This Guardian article sets out a dire future for UK hill farming: recent research shows hill cattle and sheep farm incomes falling by up to 30% in the next five years in the South West, and even more in remoter areas. It's a combination of changes to the farm payments scheme for the uplands, making it a more complicated scheme, and rising input prices for sheep and cattle farmers.
Upland areas, including Exmoor, Dartmoor, the Peaks and Lake District, provide valuable landscapes for the UK, generate tourism, and provide much of our clean water. Peatlands are also the single largest carbon reserve in the UK, storing over three billion tonnes of carbon. That's the equivalent of 20 years of the UK's CO2 emissions. As the article states, "the effect of sheep and cattle grazing on the ability of Britain's moorlands to act as 'carbon sinks' is one of the most crucial functions of upland farming."
What the article doesn't mention are the likely direct impacts of climate change on these vulnerable areas, and the additional pressure on farmers to adapt. We know for example that higher summer temperatures could increase grass production and stock carrying capacity, but that more storms could make soil management very difficult. Warmer, drier summers also mean drying out of peat, making it more likely to be eroded, and then there's the increased risk of fire.

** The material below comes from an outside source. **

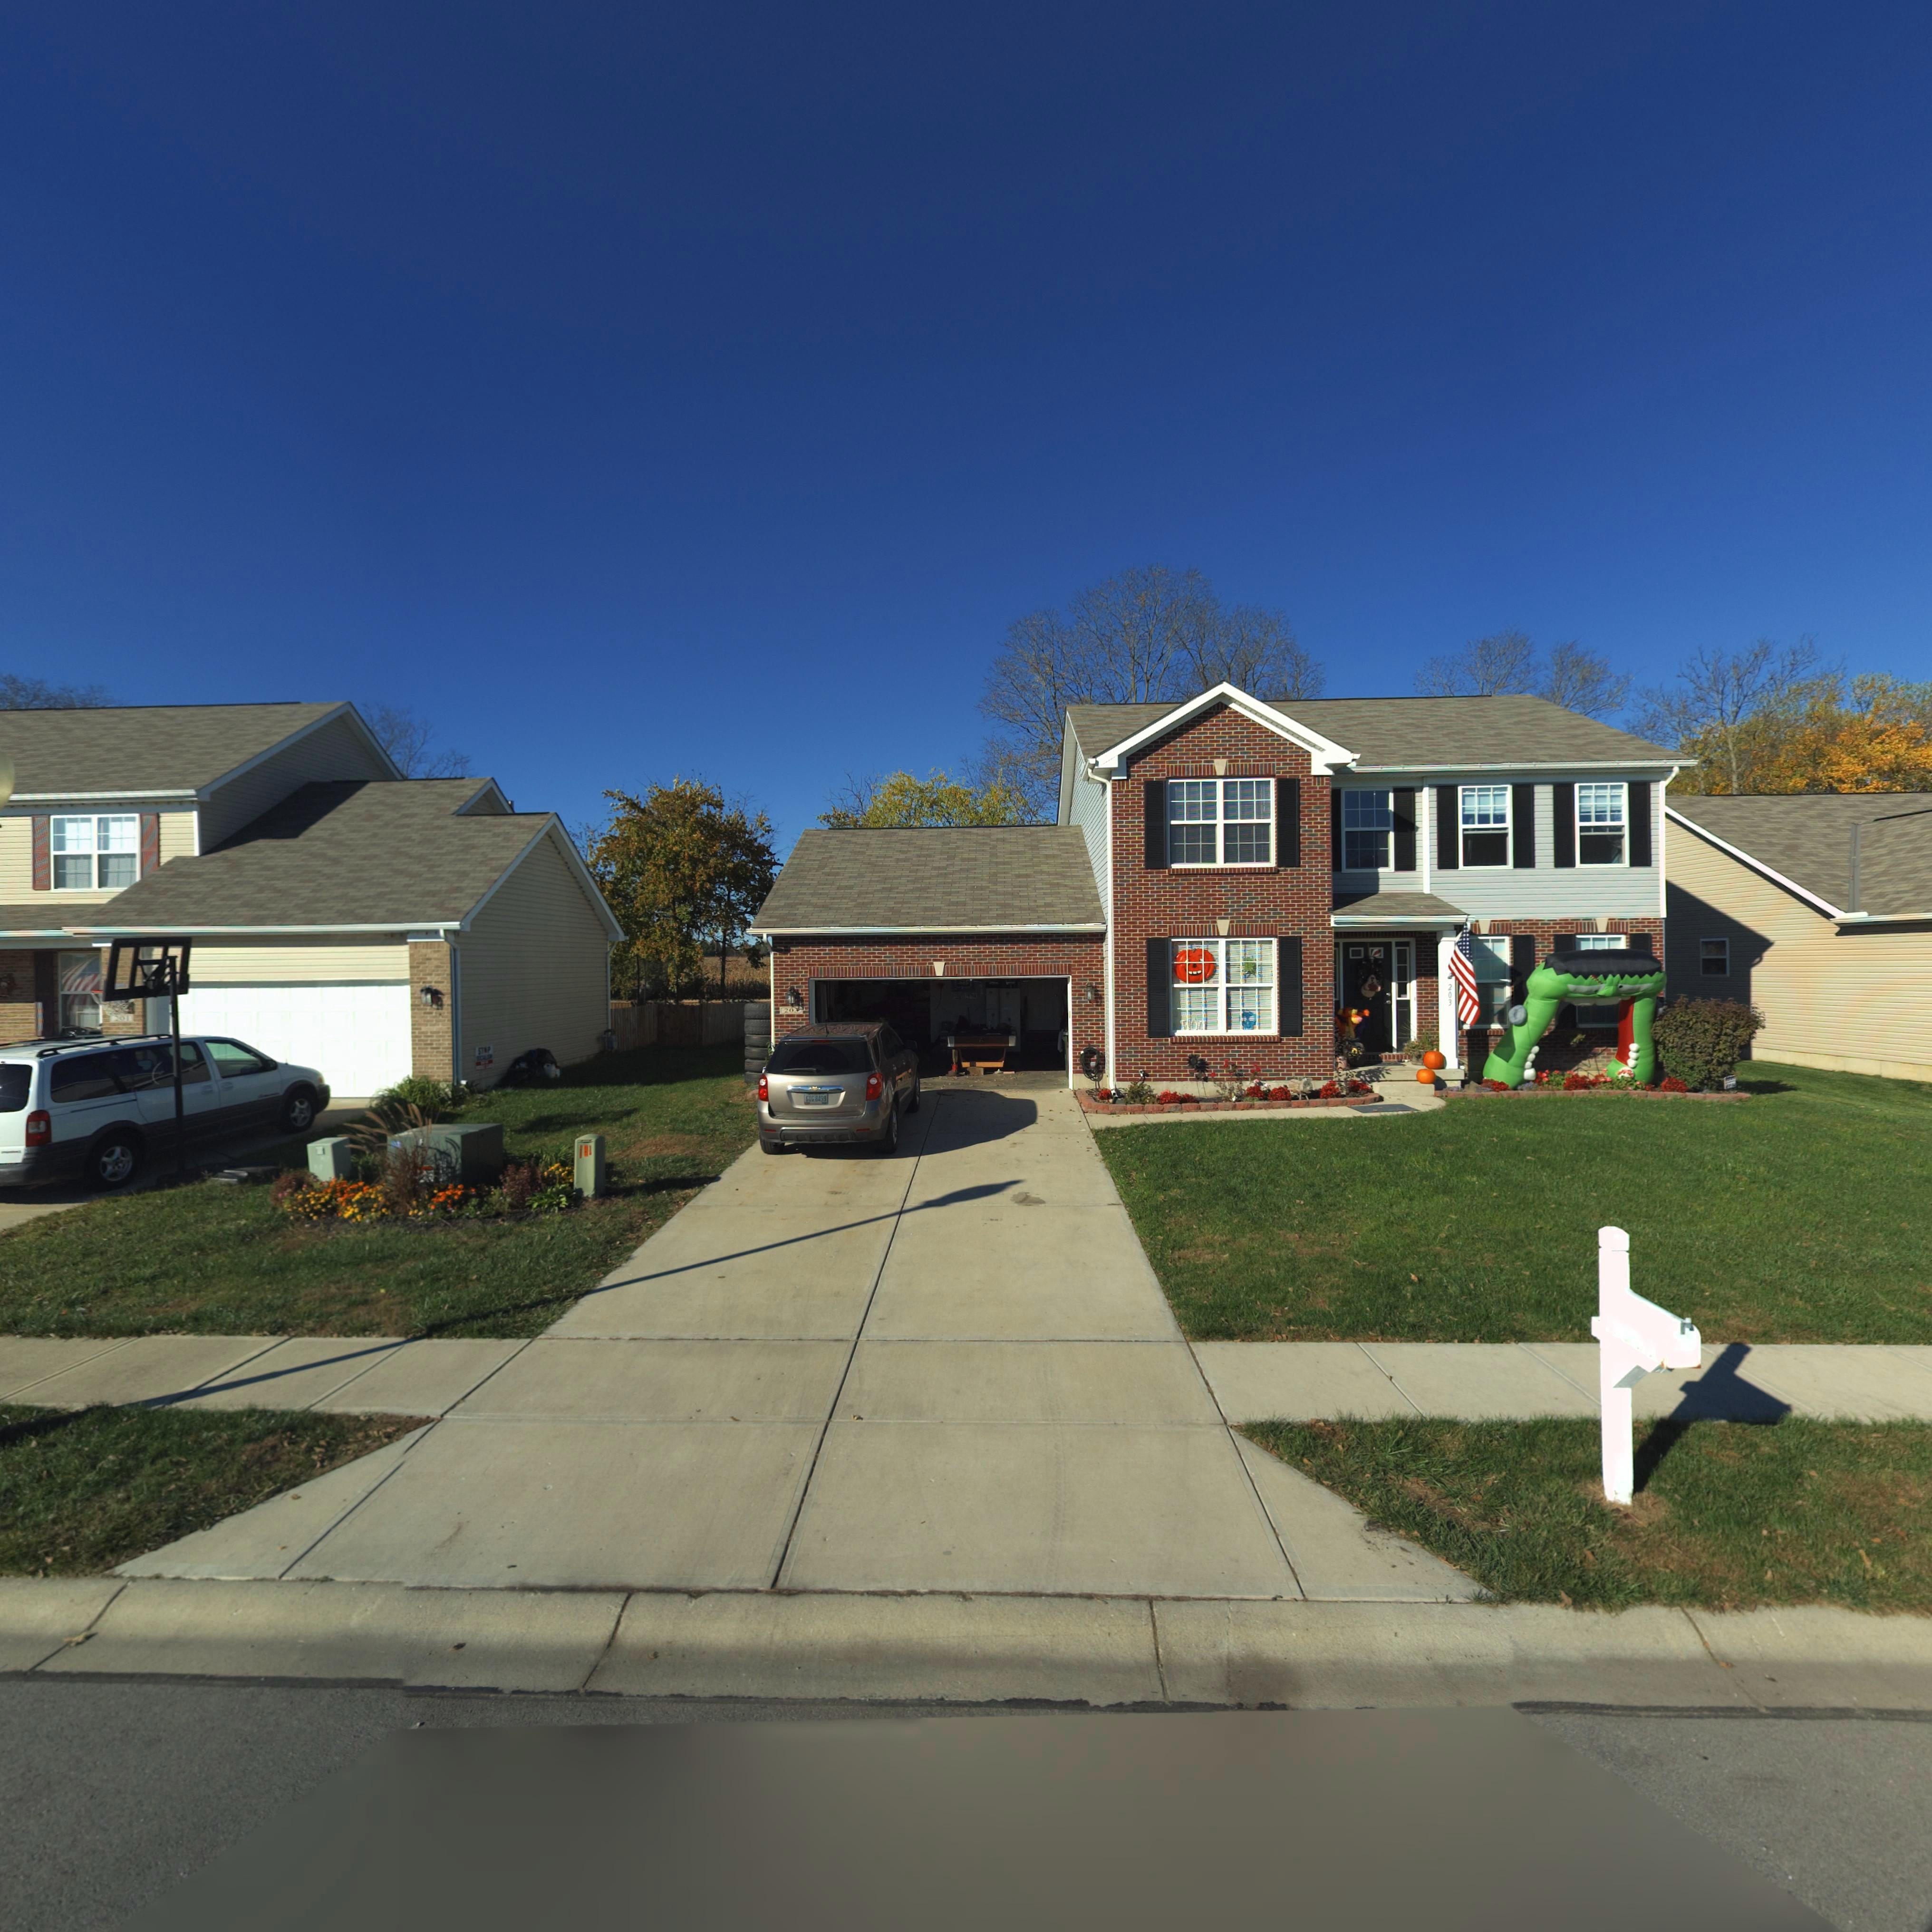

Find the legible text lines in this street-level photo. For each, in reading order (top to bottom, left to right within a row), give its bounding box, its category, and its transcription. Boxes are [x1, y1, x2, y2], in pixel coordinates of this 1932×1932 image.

[1447, 983, 1453, 1007] StreetNumber: 203
[783, 1007, 794, 1014] StreetNumber: 20
[114, 1015, 130, 1022] StreetNumber: 201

These are all difficult impacts for farmers to deal with - especially with sometimes very localised impacts. There is a strong argument for rewarding good management by paying farmers for carbon management of these vulnerable soils, particularly through restoring areas which are already affected by erosion and peat loss. The Moors for the Future partnership website states that "peatland restoration activities in England and Wales could absorb around 400,000 tonnes of carbon a year. This is equivalent to the greenhouse gas emissions from... 84,000 family-sized cars per year. If these savings were marketed as Certified Emission Reductions on the carbon offset market, they could pay for large-scale restoration."
It looks like farmers in these vulnerable areas are going to need all the help they can get.